Dubai: The UAE is well placed to source most of its future aviation fuel needs from sustainable alternatives and renewable sources, a top Boeing official said on Monday.
UAE’s national carriers Etihad Airways and Emirates, have made significant strides in testing sustainable aviation fuel (SAF) over the past couple of years. Furthermore, since the UAE has made substantial investments in renewable energy through companies like Masdar, the Emirates is well placed to scale the production and manufacture of sustainable aviation fuel (SAF), said Kuljit Ghata-Aura, President of Boeing in the Middle East, Turkey and Africa. “The UAE is also hosting the upcoming COP28 later this year,” said Ghata-Aura. “The use of renewable resources must be harnessed to bring SAF to scale, like what the UAE is doing.”
Ghata-Aura also confirmed that the Boeing Company will only manufacture aircraft capable of flying on 100 per cent SAF from 2030.
‘Will to produce SAF’
“There is a political will to produce sustainable aviation fuel here for a good reason. I mean, one in 10 jobs in the UAE are aviation-related,” he stated. The comments from Boeing came after Dubai’s flagship carrier, Emirates, successfully completed a demonstration flight using 100 per cent SAF in one of the two engines on a Boeing 777-300 ER wide-body aircraft.
SAF, widely considered in the aviation sector as the most significant contributor to reaching sustainability goals, is produced synthetically or from renewable sources, said Ghata-Aura. “The use of SAF can result in up to an 80 per cent reduction in the life cycle of carbon dioxide emissions,” he stated.
Boeing, one of the biggest aircraft manufacturers in the world, has been collaborating with UAE carriers as part of the global aviation industry’s push to meet carbon emission targets.

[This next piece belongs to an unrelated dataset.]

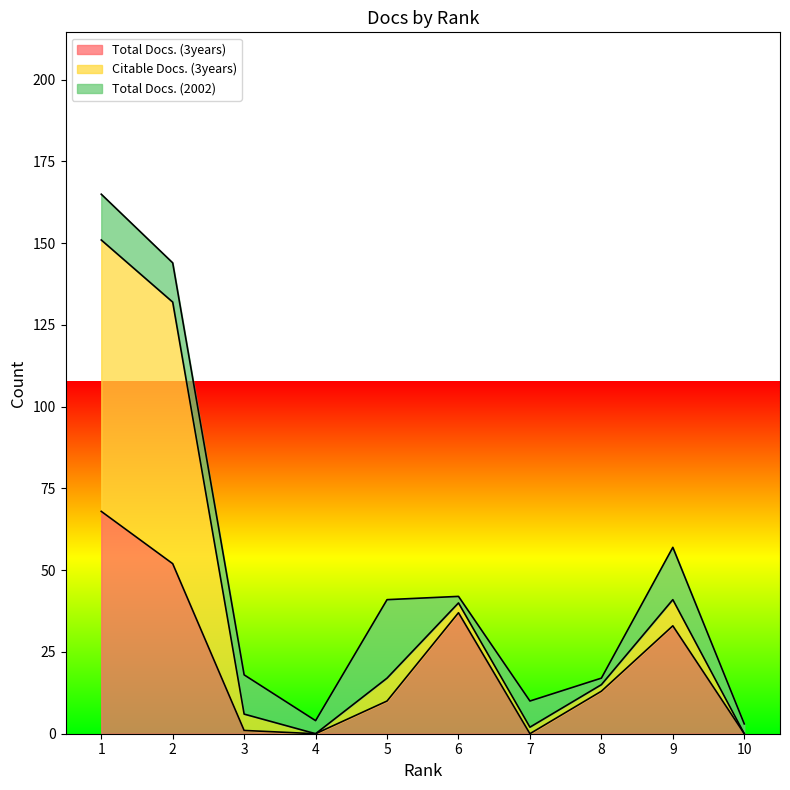

Does the chart display data point markers on the line(s)?

No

Aside from its collaborations with Emirates, Etihad Airways partnered with Boeing as part of the 2020 ecoDemonstrator programme. The airline used SAF on several test flights at blends between 30 and 50 per cent. Etihad’s iconic ‘Abu Dhabi for the World’ aircraft used 50 per cent SAFs to reduce 60 tonnes of CO2 compared to regular jet fuel use.
Testing SAF is key
“The ultimate path which needs to be followed at the moment has to do everything with these tests (by the airlines). We have to continue testing SAF on these flights. On flights like these, we are just going to collect vital data, add it to these types of activities that are going on all around the world, aggregate it, analyse it, and then get to a path to certification,” he said. Ghata-Aura said the data from test flights would help OEMs such as Boeing ensure that the certification for piloting SAF-powered flights would be 100 per cent safe.
Following this, authorities and regulators would be happy to certify 100 per cent sustainable aviation fuel for commercial operations. “That’s where you’re going to see the advantage of 80 per cent lifecycle reduction in CO2 emissions,” he said.

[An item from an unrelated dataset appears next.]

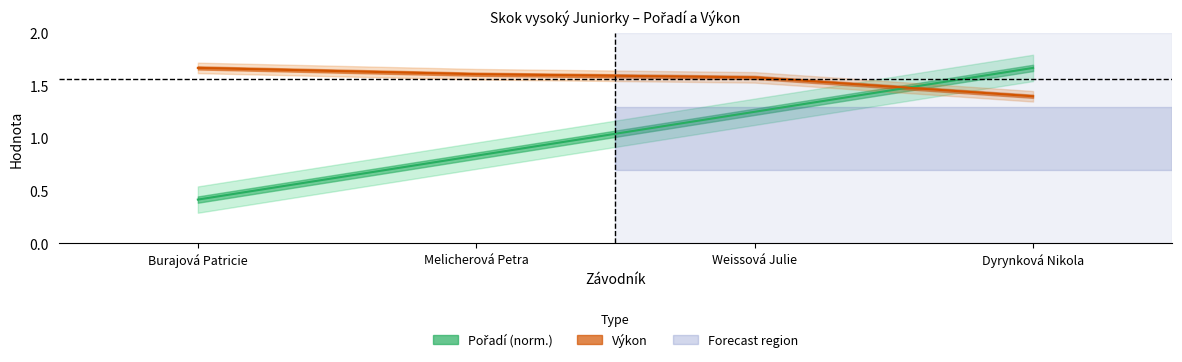

Where do Výkon and Pořadí first cross each other?

Weissová Julie and Dyrynková Nikola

When will SAF become affordable?
However, despite the strides taken by these aerospace companies, SAF is not a readily available or affordable commodity. In the United States, SAF costs, on average, $9.23 per gallon as of earlier this month, according to aviation data site Global Air. Standard kerosene-based jet fuel sits at an average of $7.03 per gallon. Several airlines worldwide, including Cathay Pacific, British Airways, American Airlines, KLM, Lufthansa, and many more, have shown a keen interest in driving SAF forward by signing multi-million dollar purchasing agreements.
The Boeing official said entire ecosystems, including regulatory action, must unite to enable SAF’s scale-up in the aviation sector.
“We don’t have enough SAF to make it particularly affordable, and the scale-up process will involve action from every part of the aerospace ecosystem, government, regulators, original equipment manufacturer (OEMs) such as ourselves,” said Ghata-Aura. While there is demand for SAF, there isn’t enough supply. “There is enough feedstock, but we have to boost investment in SAF collectively,” he added.